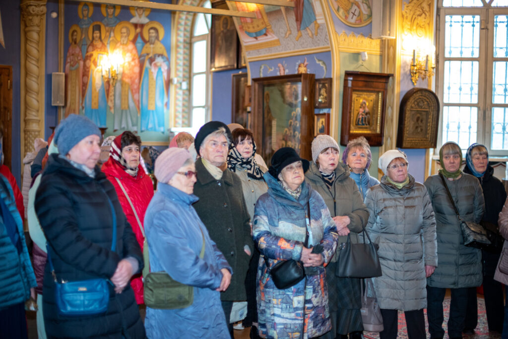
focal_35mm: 50
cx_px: 254
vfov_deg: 27.0
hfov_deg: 39.6
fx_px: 706
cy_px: 170
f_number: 1.4
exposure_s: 1/200
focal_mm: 50
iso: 1250
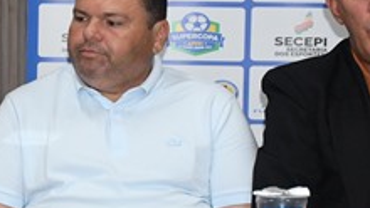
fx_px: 1433
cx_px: 22
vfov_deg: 8.3
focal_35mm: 146
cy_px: 105
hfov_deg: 14.5
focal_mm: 32
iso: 2500
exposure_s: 1/160
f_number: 4.5
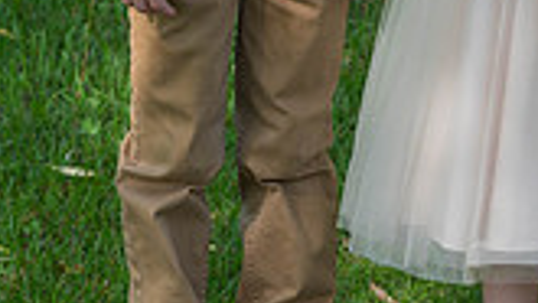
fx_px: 3739
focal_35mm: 262
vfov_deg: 4.6
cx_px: 444
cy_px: -124
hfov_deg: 8.2
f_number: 5.6
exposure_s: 1/250
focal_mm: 61
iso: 200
_ _ _ _ _ _ _
Give back the entire listing verbatim, without the pictures.

REPLY:
focal_35mm: 50
cx_px: 254
vfov_deg: 27.0
hfov_deg: 39.6
fx_px: 706
cy_px: 170
f_number: 1.4
exposure_s: 1/200
focal_mm: 50
iso: 1250
fx_px: 1433
cx_px: 22
vfov_deg: 8.3
focal_35mm: 146
cy_px: 105
hfov_deg: 14.5
focal_mm: 32
iso: 2500
exposure_s: 1/160
f_number: 4.5
fx_px: 3739
focal_35mm: 262
vfov_deg: 4.6
cx_px: 444
cy_px: -124
hfov_deg: 8.2
f_number: 5.6
exposure_s: 1/250
focal_mm: 61
iso: 200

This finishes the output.